*** Material for the task Section Begins ***

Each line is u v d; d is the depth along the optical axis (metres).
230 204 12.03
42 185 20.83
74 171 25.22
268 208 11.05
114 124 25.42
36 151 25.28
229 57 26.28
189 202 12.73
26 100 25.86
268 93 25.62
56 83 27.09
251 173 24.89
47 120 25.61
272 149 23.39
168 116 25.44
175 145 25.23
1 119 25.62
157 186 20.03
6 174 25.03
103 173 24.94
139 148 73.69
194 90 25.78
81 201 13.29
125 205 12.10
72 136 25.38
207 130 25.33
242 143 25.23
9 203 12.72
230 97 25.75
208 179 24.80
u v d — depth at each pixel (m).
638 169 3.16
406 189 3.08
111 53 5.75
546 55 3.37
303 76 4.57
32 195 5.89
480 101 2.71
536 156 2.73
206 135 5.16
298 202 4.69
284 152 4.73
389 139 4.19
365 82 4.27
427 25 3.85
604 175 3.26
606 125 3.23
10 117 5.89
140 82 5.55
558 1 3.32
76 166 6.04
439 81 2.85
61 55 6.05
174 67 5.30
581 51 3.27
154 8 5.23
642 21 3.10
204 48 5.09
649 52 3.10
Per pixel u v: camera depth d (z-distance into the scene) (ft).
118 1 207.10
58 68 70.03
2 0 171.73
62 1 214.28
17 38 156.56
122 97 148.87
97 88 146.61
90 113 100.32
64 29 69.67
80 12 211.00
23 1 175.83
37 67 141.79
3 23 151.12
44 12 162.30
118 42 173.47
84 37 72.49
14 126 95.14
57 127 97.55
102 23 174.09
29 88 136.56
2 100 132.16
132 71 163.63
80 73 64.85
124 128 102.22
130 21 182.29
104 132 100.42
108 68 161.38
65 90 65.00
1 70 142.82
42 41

*** Material for the task Section Ends ***

In the records above, find each line that mentions the word "pixel", and copy it.

u v d — depth at each pixel (m).
Per pixel u v: camera depth d (z-distance into the scene) (ft).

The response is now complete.